Equal parts of tallow soap, made perfectly dry, and spirit of wine, are to be put into a copper still, which is plunged in a water-bath, and furnished with its capital and refrigeratory. The heat applied to effect the solution should be as slight as possible, to avoid evaporating too much of the alcohol. The solution being effected, must be suffered to settle; and after a few hours’ repose, the clear supernatant liquid is drawn off into tin frames, of the form desired for the cakes of soap. These bars do not acquire their proper degree of transparency till after a few weeks’ exposure to dry air. They are now planed, and subjected to the proper mechanical treatment for making cakes of any form. The soap is coloured with strong alcoholic solution of archil for the rose tint, and of turmeric for the deep yellow. Transparent soaps, however pleasing to the eye, are always of indifferent quality; they are never so detergent as ordinary soaps, and they eventually acquire a disagreeable smell.
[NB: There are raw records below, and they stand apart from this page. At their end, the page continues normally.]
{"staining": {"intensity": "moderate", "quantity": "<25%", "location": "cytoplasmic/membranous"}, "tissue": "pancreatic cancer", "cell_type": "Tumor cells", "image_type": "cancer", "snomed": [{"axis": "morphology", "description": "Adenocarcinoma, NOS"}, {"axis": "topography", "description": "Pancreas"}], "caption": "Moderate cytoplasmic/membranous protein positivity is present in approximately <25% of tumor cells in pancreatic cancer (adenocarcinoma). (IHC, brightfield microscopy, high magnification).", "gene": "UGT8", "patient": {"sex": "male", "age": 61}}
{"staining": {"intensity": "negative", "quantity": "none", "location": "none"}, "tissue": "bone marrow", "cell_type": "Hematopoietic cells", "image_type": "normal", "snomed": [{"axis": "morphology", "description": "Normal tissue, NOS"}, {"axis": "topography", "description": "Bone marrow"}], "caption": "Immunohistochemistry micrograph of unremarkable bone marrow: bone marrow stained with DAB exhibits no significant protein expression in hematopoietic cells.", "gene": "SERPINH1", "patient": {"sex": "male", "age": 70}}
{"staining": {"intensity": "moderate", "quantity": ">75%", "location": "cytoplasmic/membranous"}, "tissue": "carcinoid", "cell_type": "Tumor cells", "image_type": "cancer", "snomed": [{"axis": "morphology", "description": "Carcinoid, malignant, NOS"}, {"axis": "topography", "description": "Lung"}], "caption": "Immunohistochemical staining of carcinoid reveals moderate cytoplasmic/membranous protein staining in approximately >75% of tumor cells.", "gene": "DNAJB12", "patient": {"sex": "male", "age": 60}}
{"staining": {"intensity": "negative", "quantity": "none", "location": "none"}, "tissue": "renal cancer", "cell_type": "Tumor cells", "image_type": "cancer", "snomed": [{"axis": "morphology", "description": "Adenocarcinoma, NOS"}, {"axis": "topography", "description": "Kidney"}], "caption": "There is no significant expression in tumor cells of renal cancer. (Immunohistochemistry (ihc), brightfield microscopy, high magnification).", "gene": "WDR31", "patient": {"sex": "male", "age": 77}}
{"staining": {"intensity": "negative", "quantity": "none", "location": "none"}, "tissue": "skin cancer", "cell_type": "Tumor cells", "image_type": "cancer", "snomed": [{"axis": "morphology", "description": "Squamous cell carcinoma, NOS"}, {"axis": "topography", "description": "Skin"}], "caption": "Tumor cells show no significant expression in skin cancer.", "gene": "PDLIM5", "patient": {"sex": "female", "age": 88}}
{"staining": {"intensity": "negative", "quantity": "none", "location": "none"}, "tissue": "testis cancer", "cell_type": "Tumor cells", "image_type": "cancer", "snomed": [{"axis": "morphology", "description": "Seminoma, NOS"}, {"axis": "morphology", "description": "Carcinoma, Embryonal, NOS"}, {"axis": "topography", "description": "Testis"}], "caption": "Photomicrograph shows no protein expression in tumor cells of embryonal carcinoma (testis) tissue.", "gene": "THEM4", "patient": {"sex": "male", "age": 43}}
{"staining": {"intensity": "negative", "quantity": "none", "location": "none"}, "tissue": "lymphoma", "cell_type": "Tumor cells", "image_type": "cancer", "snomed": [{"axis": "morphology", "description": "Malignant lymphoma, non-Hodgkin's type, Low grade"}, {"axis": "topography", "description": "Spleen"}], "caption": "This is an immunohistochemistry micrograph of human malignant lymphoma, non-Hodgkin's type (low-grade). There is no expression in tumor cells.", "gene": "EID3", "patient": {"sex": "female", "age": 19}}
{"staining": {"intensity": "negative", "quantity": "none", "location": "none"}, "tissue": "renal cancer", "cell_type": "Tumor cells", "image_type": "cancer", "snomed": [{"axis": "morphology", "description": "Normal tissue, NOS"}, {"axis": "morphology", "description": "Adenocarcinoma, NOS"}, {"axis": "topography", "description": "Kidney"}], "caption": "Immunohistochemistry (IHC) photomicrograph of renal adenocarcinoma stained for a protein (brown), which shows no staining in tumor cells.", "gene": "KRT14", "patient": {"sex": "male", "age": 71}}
| Soap charged with duty in | 1834. | 1835. | 1836. | |||
|---|---|---|---|---|---|---|
| lbs. | lbs. | lbs. | ||||
| Hard | 144,344,043 | 143,806,207 | 146,539,210 | |||
| Soft | 10,401,281 | 12,103,109 | 13,358,894 | |||
| Amount of duty | at 11⁄2d. | per lb. on | hard soap | £902,150 | £930,039 | £915,861 |
| do. | at 1d. | soft soap | 43,339 | 50,429 | 55,662 | |
SOAPSTONE; see [Steatite].
SODA, Caustic soda (Hydrate de soude, Fr.; Aetznatron, Germ.); is an alkaline substance, used in chemical researches, in bleaching, and in the manufacture of soap. It is prepared by boiling a solution of crystallized carbonate of soda in 4 or 5 parts of water, with half its weight of recently slaked and sifted lime. At the end of half an hour, the vessel of iron, porcelain, or preferably silver, may be removed from the fire, and covered carefully, till the calcareous matter has settled into a solid magma at the bottom. The clear supernatant lye may be then decanted into bottles for use in the liquid state, or evaporated, out of contact of air, till it assumes an oily appearance, then poured upon an iron or marble slab, broken into pieces, and put up in phials secured with greased stoppers or corks.
Caustic soda is a white brittle mass, of a fibrous texture, a specific gravity of 1·536, melting at a heat under redness, having a most corrosive taste and action upon animal matters, dissolving readily in both water and alcohol, attracting carbonic acid when exposed to the atmosphere, but hardly any water, and falling thereby into an efflorescent carbonate; it forms soaps with tallow, oils, wax, rosin; dissolves wool, hair, silk, horn, alumina, silica, sulphur, and some metallic sulphurets. It consists of 77·66 soda, and 22·34 water. A solution of caustic soda affords no precipitate with solution of chloride of platinum, or tartaric acid, as a solution of caustic potash never fails to do.
The following Table of the quantity of Caustic Soda contained in Lyes of different densities, has been given by Richter:—
| Spec. grav. | Soda per cent. |
|---|---|
| 1·00 | 0·00 |
| 1·02 | 2·07 |
| 1·04 | 4·02 |
| 1·06 | 5·89 |
| 1·08 | 7·69 |
| 1·10 | 9·43 |
| 1·12 | 11·10 |
| 1·14 | 12·81 |
| 1·16 | 14·73 |
| 1·18 | 16·73 |
| 1·20 | 18·71 |
| 1·22 | 20·66 |
| 1·24 | 22·58 |
| 1·26 | 24·47 |
| 1·28 | 26·33 |
| 1·30 | 28·16 |
| 1·32 | 29·96 |
| 1·34 | 31·67 |
| 1·35 | 32·40 |
| 1·36 | 33·08 |
| 1·38 | 34·41 |
Soda free from water, can be obtained only by the combustion of [sodium], which see.
SODA, CARBONATE OF (Kohlensaures natron, Germ.): is the soda of commerce in various states, either crystallized, in lumps, or in a crude powder called soda-ash. It exists in small quantities in certain mineral waters; as, for example, in those of Seltzer, Seydschutz, Carlsbad, and the volcanic springs of Iceland, especially the Geyser; it frequently occurs as an efflorescence in slender needles upon damp walls, being produced by the action of the lime upon the sea salt present in the mortar. The mineral soda is the sesquicarbonate, to be afterwards described.